SOURCE DOCUMENT:
*****

It is a first year tax, for the first owner. Along with the VAT. As with new cars, that hasn't stopped people buying those. Neither do I expect to repay that tax to the first owner if buying second-hand, even if only a few weeks old.
Intelligent dealers have their own ways around this, pre-registration, offsetting costs against tax, running them as demonstrators, buying the base vehicles at far lower prices than private individuals can negotiate, personal contract finance schemes etc.
Current thinking is explained here. Basically the motorhome manufacturers don't/can't/won't type approve their vehicles for emissions once they have converted them, so the default is, in the absence of any other information, to put them into the highest bracket when first registered, with the punitive gas-guzzler tax..
In subsequent years if registered as a motorcaravan then it's currently back to £260/year.
There can be no doubt that a heavily laden converted van will emit far more than the base vehicle such as an empty panel van. If I believed their figures the Euro 6 base version of my 5.99 metre Ducato running at 3.3 tonnes, should be doing 44.8 mpg and emitting 166 g/km CO2.
Since it's actually Euro 4 (more efficient probably but more particulates and NOx), and in real world use I'm lucky to do better than 30 mpg, which simple arithmetic says it's probably actually emitting at least 250 g/km. Which would put it in a very high tax bracket.
More precisely there are 722 g of carbon in a litre of diesel. If all that gets burned to CO2, that's an additional 1920 grams of oxygen added, totalling 2640 grams of CO2 per litre burned.

*****

RECORDS SUPPLIED:
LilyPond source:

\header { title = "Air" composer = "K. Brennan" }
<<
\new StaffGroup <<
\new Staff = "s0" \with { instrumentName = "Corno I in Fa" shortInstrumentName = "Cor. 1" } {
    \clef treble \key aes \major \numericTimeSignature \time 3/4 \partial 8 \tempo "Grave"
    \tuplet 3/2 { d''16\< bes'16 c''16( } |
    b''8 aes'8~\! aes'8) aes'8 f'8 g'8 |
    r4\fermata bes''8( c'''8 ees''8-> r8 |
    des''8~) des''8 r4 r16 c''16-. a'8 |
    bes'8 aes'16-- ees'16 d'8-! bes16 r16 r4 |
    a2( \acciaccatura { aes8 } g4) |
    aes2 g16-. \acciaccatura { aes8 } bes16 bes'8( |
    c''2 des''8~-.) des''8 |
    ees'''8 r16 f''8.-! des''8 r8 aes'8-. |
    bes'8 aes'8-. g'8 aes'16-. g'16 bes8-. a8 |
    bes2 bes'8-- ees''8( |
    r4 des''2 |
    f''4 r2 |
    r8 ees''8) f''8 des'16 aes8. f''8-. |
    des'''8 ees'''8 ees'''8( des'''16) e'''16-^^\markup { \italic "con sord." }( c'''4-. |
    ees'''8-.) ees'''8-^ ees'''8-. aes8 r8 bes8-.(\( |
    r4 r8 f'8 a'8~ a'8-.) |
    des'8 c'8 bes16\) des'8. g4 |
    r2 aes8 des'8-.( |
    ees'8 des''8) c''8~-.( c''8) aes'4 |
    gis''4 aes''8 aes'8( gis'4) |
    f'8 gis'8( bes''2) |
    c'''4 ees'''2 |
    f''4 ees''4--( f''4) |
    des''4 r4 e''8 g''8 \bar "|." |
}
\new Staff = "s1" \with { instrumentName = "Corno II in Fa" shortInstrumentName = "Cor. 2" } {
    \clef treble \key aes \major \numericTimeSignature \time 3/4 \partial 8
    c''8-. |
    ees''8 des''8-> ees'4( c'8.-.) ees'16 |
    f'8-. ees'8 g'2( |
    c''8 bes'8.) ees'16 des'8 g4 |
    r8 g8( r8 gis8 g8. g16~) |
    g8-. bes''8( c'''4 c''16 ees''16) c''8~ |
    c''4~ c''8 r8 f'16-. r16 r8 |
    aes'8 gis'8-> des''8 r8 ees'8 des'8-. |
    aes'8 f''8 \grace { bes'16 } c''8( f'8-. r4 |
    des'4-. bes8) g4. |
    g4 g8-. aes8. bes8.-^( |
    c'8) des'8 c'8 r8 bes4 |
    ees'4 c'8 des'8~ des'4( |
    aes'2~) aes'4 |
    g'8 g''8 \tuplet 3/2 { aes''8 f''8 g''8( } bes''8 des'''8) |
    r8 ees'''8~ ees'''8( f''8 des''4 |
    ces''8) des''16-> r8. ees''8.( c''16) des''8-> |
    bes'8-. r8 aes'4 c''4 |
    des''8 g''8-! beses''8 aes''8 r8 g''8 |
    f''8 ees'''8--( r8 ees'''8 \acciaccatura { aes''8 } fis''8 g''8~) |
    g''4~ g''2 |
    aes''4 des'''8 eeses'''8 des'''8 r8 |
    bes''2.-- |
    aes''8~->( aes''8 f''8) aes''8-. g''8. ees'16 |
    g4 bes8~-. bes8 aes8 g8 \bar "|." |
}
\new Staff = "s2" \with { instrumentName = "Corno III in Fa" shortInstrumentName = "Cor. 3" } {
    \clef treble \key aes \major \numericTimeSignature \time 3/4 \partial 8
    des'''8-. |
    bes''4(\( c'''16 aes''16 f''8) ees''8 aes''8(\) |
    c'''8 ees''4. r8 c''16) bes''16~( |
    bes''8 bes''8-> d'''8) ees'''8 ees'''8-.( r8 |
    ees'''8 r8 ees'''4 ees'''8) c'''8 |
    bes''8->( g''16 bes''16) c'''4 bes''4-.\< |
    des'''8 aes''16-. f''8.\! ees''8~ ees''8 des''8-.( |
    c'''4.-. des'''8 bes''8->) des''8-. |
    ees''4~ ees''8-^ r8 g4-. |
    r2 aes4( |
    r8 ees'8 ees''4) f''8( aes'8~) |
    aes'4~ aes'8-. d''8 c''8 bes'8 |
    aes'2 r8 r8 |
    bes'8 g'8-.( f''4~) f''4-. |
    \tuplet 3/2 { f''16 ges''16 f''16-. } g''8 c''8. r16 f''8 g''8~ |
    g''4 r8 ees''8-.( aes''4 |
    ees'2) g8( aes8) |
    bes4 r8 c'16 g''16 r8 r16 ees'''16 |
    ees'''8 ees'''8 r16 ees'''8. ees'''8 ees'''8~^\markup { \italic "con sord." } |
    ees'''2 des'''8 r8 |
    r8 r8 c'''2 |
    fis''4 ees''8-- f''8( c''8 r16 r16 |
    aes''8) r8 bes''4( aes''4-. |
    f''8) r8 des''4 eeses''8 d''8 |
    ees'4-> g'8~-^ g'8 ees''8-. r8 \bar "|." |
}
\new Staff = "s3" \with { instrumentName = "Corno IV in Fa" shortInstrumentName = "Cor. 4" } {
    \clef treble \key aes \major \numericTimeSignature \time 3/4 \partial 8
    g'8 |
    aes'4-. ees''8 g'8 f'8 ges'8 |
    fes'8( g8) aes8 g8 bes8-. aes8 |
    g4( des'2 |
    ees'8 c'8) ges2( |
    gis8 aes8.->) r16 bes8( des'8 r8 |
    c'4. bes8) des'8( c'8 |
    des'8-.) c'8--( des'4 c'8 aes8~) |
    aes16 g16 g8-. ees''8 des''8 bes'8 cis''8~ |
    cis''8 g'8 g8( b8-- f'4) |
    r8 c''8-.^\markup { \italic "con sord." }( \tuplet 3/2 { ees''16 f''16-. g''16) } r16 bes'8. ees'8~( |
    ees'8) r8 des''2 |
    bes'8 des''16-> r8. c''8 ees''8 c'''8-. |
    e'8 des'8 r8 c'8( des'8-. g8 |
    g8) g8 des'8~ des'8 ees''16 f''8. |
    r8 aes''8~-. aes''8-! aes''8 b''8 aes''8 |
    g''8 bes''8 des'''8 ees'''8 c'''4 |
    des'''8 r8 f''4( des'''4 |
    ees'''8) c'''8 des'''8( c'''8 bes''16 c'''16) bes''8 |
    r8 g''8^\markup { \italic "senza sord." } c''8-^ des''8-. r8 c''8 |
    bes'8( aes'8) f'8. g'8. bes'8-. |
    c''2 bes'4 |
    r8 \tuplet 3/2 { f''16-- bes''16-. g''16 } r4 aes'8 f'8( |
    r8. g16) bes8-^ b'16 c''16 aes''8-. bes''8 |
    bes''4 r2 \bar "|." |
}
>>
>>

*****

QUESTIONS:
a. List the ways dealers get around the first-year tax, as named in the post on motorhome tax.
b. Render this sentence from the post on motorhome tax in Spanish: "In subsequent years if registered as a motorcaravan then it's currently back to £260/year."
c. Carry on the post on motorhome tax from its final sentence.

RESULTS IN ORDER:
a.
- Pre-registration
- Offsetting costs against tax
- Running them as demonstrators
- Buying the base vehicles at far lower prices than private individuals can negotiate
- Personal contract finance schemes

b. En los años siguientes, si está matriculado como autocaravana, actualmente vuelve a ser de 260 £ al año.

c.
Hence my 30 mpg vehicle is in the real world, on a good day, emitting 251 g of CO2 per
litre (correction, km) The same as my quick and dirty estimate. And that's just a 3.3tonne panel van, not a big boxy coachbuilt job perhaps running well over plated weight, with lots of extra stuff inside, even if the manufacturers had been honest about the realistic payload in the first place.
So you can see why MotorCaravan manufacturers don't want to acknowledge that driving big heavy things around emits lots of CO2 and have it there on the V5 and don't want to type approve them
If they were subject to the same rules as cars, which they would be if properly tested, it might be even worse, anything costing more than £40,000 list price has to also pay an additional £325 per year for five more years.
So that could be £2135 first year. Plus 5x £325. Plus 5x £145 over the first six years which I reckon is £6620 or £1103/year averaged over that period.
See
https://www.gov.uk/vehicle-tax-rate-tables
If initially registered as a light commercial vehicle up to 3500 kg before and after conversion, the first year tax is probably much lower based on the manufacturers figures for the base van. Thence only £140/year.
Re-register it as a Motor Caravan after the conversion of a second hand, maybe just a "pre-registered" base vehicle and you might avoid much of this, I wouldn't know.
Just keep it registered as a van and save another £120/year, but then it wouldn't be a MotorCaravan.
That's how I understand it.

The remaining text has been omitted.